Géographe à la limite

Étude géographique des frontières en Amérique du Sud

Le jésuite, la brute et le sauvage

Concepción - Chiquitanie - département de Santa Cruz

À Concepción, en Chiquitanie, cette statue a été érigée en mémoire des trois acteurs principaux qui longtemps furent les seuls dans l’Oriente bolivien. La relecture est sous l’influence de l’historiographie missionnaire. Le  padrecito, au sommet du triumvirat, tient un enfant et une croix. Il regarde vers le ciel, peut être pour y distinguer les voies du seigneur.

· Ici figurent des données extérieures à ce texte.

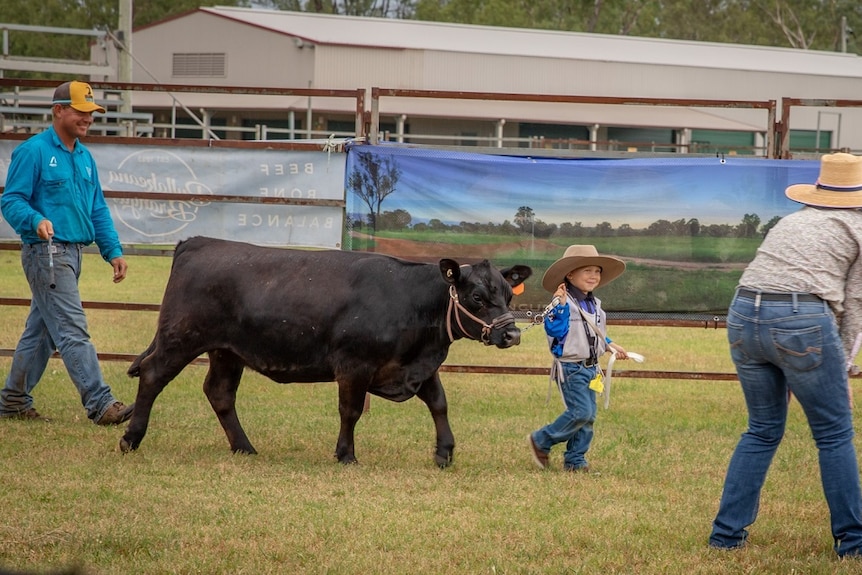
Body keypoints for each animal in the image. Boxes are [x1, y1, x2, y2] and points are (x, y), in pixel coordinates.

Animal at [123, 238, 532, 468]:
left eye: (508, 295)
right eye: (477, 297)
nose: (511, 333)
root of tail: (199, 242)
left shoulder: (418, 365)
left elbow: (439, 404)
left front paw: (444, 452)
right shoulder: (354, 365)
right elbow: (350, 411)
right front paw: (346, 454)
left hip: (227, 351)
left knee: (219, 393)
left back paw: (244, 448)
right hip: (180, 338)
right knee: (153, 375)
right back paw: (131, 438)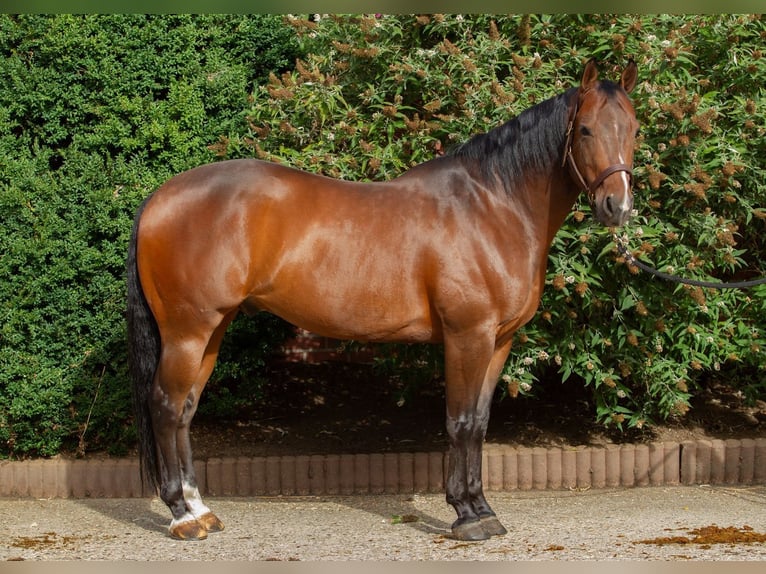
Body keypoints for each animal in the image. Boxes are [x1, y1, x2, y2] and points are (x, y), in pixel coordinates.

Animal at [126, 59, 639, 542]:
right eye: (586, 129)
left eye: (633, 128)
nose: (617, 206)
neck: (493, 205)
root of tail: (159, 197)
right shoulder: (467, 336)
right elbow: (460, 422)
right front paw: (466, 516)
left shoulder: (499, 341)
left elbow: (479, 422)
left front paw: (483, 509)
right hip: (187, 332)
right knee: (166, 407)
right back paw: (181, 517)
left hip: (212, 331)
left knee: (186, 410)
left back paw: (200, 510)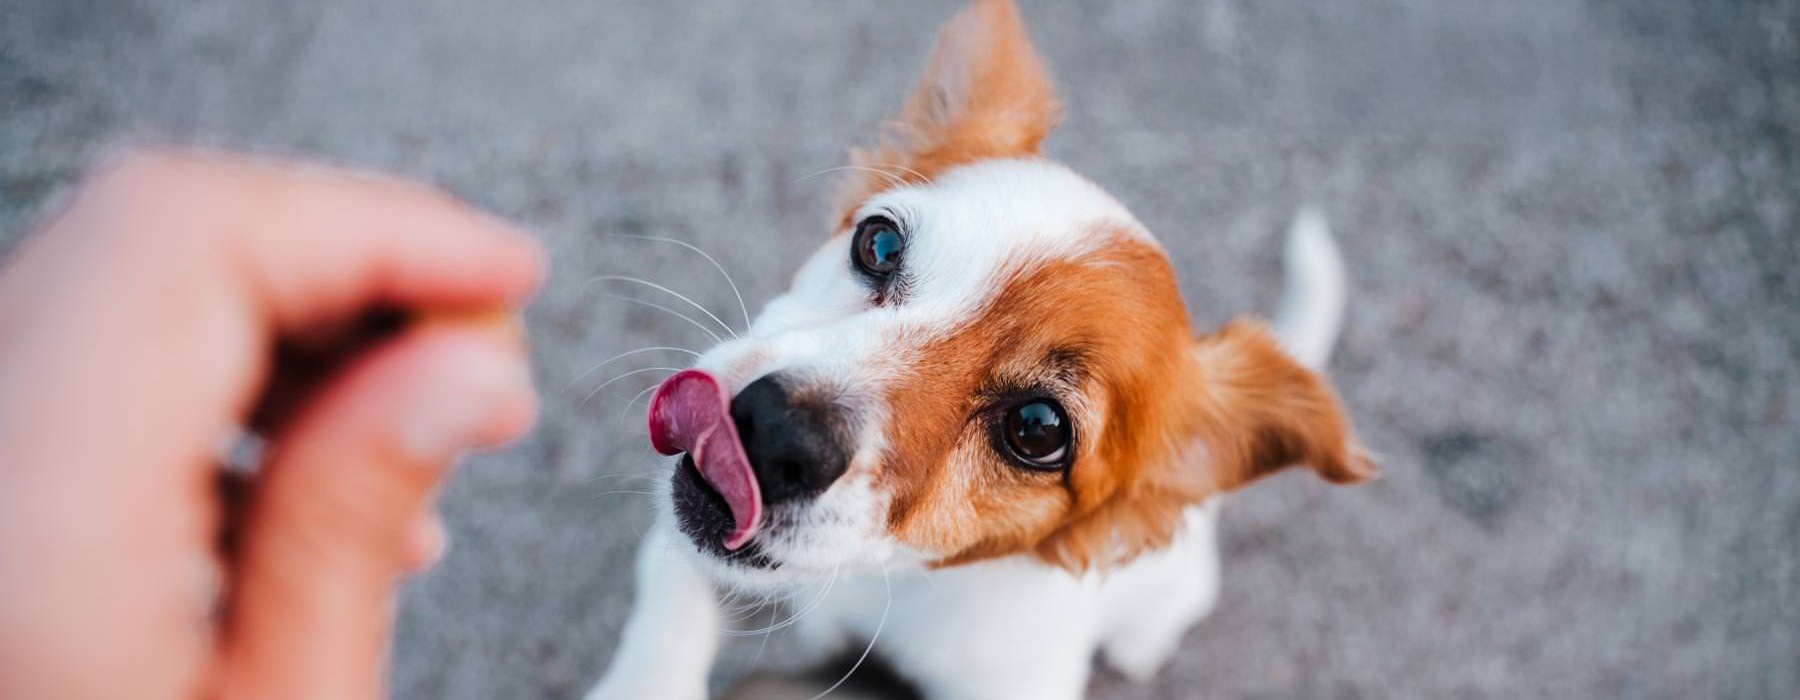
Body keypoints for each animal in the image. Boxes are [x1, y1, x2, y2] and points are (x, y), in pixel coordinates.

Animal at [583, 2, 1368, 694]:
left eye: (1038, 430)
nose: (775, 431)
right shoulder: (687, 552)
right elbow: (670, 614)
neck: (878, 582)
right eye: (878, 243)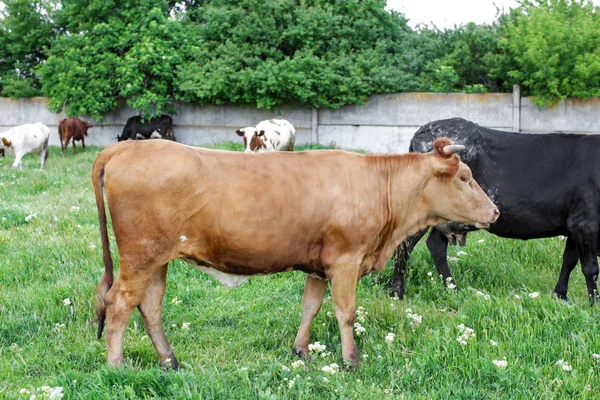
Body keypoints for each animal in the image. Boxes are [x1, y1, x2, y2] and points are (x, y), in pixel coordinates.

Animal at [91, 138, 500, 368]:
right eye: (465, 177)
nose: (496, 212)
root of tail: (125, 146)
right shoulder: (346, 260)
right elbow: (346, 312)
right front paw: (352, 361)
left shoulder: (318, 265)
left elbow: (311, 307)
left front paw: (301, 350)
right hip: (140, 257)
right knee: (119, 305)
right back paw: (116, 365)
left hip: (157, 260)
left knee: (150, 307)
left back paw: (169, 360)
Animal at [392, 117, 600, 304]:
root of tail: (424, 130)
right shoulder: (586, 224)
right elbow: (590, 268)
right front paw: (594, 304)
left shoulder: (575, 225)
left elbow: (569, 260)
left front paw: (561, 296)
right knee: (404, 246)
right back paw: (397, 294)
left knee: (435, 244)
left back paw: (453, 289)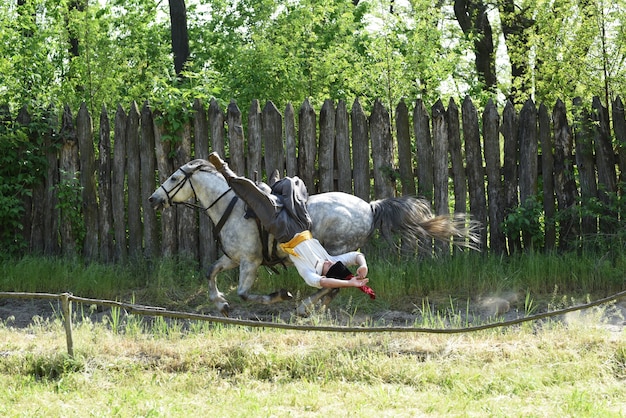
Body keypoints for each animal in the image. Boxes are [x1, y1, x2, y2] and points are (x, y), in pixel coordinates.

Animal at [150, 158, 478, 316]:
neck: (231, 206)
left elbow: (243, 292)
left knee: (333, 286)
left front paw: (280, 296)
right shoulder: (232, 258)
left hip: (337, 247)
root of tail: (370, 207)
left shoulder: (250, 262)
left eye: (175, 178)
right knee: (335, 288)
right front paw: (220, 304)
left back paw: (304, 307)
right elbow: (210, 272)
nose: (154, 199)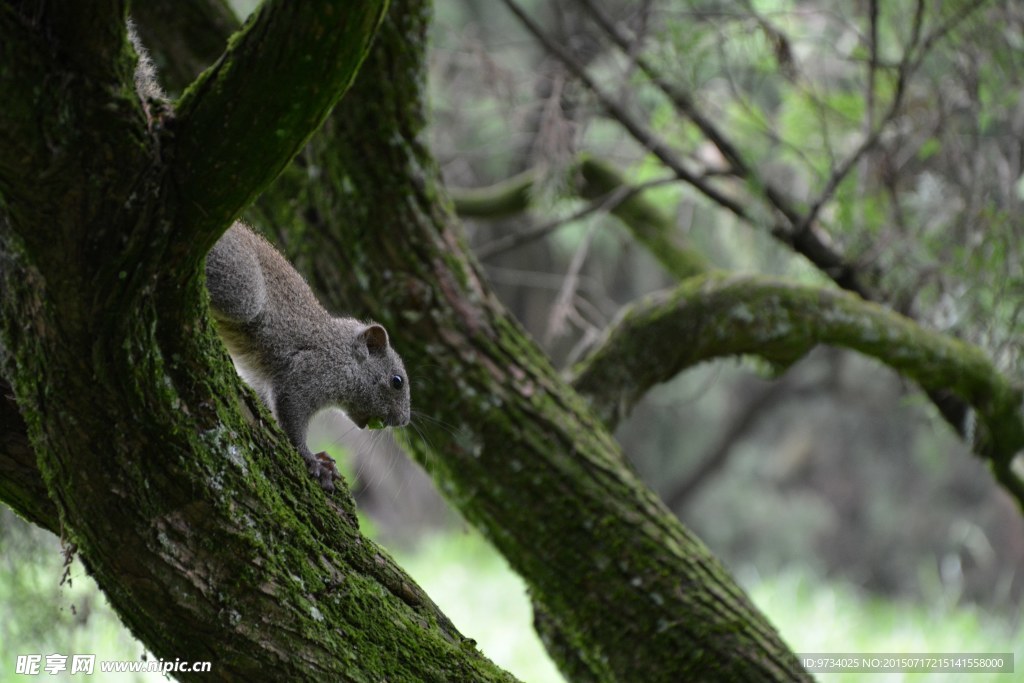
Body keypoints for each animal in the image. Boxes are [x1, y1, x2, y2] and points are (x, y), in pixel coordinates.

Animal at [203, 224, 411, 491]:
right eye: (397, 381)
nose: (404, 420)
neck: (339, 352)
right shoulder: (308, 373)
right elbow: (292, 414)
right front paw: (312, 458)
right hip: (241, 290)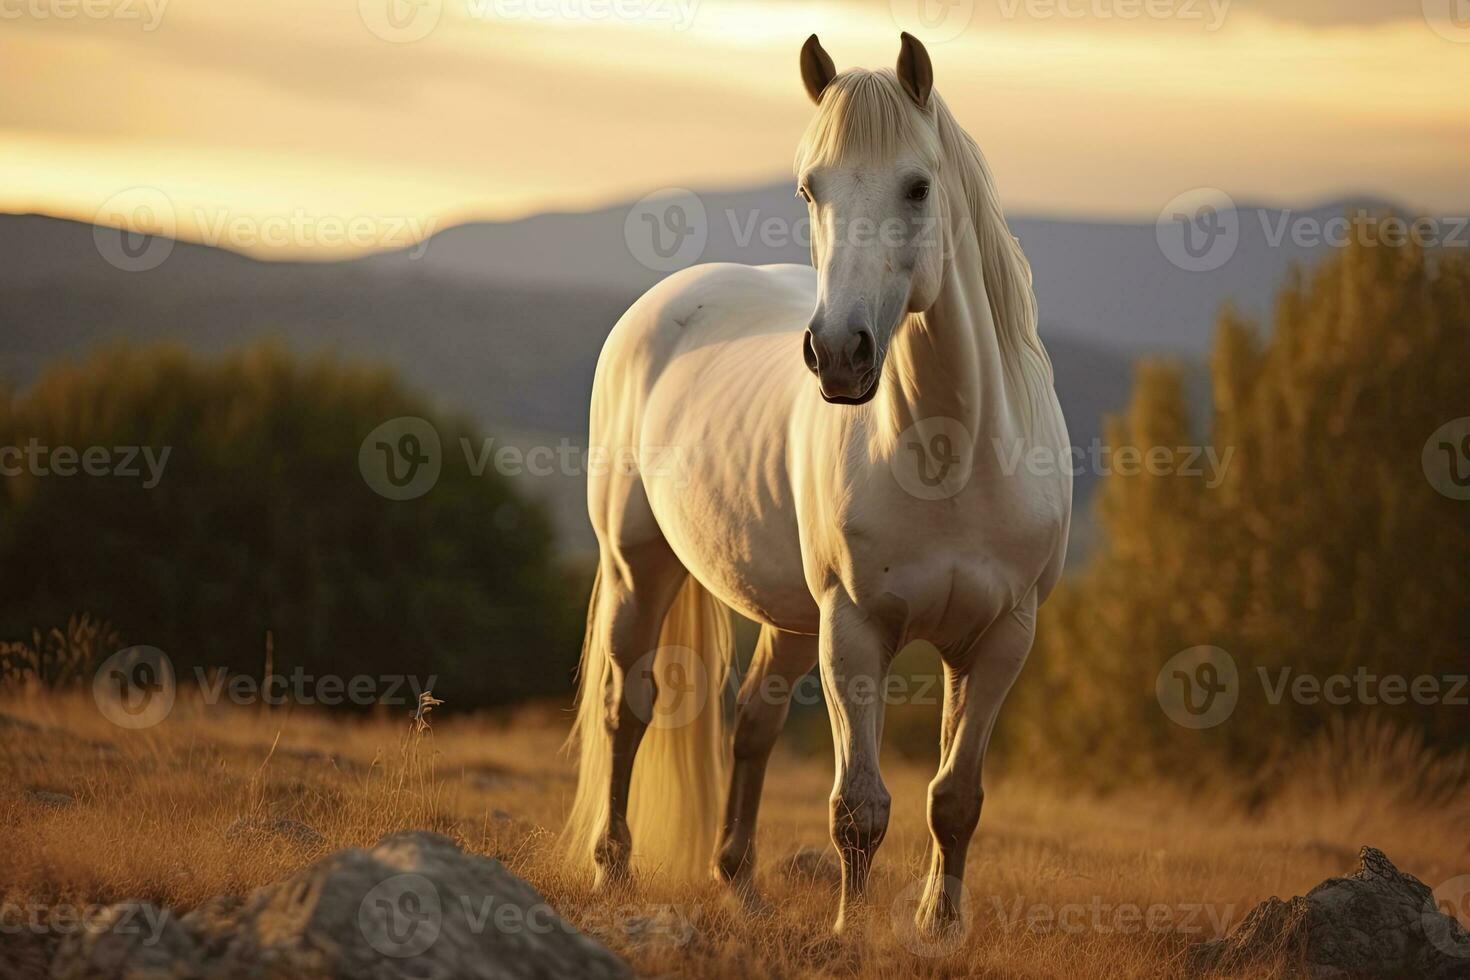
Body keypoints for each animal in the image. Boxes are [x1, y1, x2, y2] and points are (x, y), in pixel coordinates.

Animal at [561, 30, 1070, 934]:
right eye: (810, 189)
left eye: (917, 185)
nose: (838, 354)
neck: (953, 460)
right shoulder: (855, 631)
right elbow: (859, 806)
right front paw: (850, 930)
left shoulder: (1001, 638)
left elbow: (955, 799)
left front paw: (939, 930)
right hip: (637, 567)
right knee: (631, 706)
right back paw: (612, 869)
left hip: (791, 616)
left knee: (753, 724)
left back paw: (739, 882)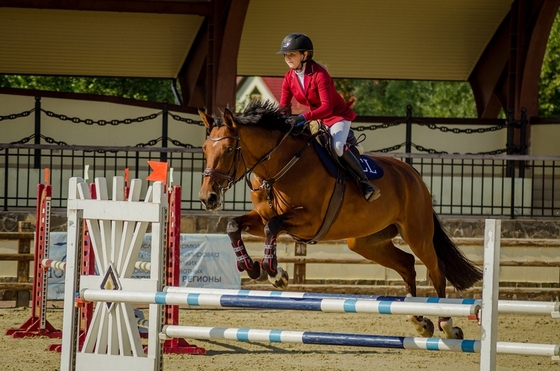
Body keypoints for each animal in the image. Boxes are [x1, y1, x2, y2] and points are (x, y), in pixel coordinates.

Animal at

À la base, l’indien et le conquistador sont armés. Le premier tend un arc vers le ciel. Est-il un bon sauvage ou un  indio bravo qui mène la vie dure aux pères jésuites ? Nul ne peut le dire car dans cet instantané rien ne permet de savoir si son arme servira pour la chasse aux oiseaux ou si elle s’abaissera brutalement pour se retourner contre les blancs. Le conquistador, lui, plante son épée au sol. Des trois personnages, c’est le plus menaçant. Terrien assurément, il porte son regard vers la terre de l’Oriente qu’il croit riche de trésor. Conquérant, bandeirante, pionnier, valeureux, il est un peu de tout cela. La lourde croix que forme son épée n’est qu’une réplique menaçante de celle du padrecito, légère et effilée, toute tendue vers le ciel. Le ciel, la terre … C’est la direction de leur regard qui départage au final les trois personnages.

Photographie : Laurent Lacroix, 2002.